| Assigned task |
Begin with the line containing "left shoulder: (55, 82)" and end with the last line of the data below; return those lines exactly, and only those.

(Records drawn from a dataset)
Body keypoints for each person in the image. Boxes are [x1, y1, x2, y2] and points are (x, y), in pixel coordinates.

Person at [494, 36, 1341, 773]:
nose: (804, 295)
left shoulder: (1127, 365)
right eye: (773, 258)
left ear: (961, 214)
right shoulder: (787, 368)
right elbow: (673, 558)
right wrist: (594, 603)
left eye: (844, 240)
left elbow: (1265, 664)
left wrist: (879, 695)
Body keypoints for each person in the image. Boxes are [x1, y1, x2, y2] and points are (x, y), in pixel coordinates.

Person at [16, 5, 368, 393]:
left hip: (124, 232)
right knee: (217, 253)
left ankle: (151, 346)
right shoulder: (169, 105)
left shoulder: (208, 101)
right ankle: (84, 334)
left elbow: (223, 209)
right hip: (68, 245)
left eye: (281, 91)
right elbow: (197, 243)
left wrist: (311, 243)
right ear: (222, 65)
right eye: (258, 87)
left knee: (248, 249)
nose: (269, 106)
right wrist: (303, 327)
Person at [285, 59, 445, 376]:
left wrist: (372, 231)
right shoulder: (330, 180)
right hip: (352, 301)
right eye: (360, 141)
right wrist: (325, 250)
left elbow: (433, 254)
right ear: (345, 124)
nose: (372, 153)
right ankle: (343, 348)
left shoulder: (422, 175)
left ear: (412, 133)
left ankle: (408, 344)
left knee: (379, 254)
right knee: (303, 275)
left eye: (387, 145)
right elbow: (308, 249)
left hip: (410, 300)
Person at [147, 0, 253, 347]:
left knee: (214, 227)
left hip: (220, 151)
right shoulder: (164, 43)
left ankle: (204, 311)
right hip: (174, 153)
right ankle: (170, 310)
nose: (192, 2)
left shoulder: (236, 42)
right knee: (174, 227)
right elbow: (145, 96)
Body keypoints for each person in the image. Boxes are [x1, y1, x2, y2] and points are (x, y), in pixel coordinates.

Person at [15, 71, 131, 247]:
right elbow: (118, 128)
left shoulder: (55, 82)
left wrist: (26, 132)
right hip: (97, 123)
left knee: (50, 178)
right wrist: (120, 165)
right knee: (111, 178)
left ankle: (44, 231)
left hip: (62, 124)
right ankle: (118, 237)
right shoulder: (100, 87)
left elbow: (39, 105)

| Response |
left shoulder: (55, 82)
left wrist: (26, 132)
right hip: (97, 123)
left knee: (50, 178)
right wrist: (120, 165)
right knee: (111, 178)
left ankle: (44, 231)
left hip: (62, 124)
right ankle: (118, 237)
right shoulder: (100, 87)
left elbow: (39, 105)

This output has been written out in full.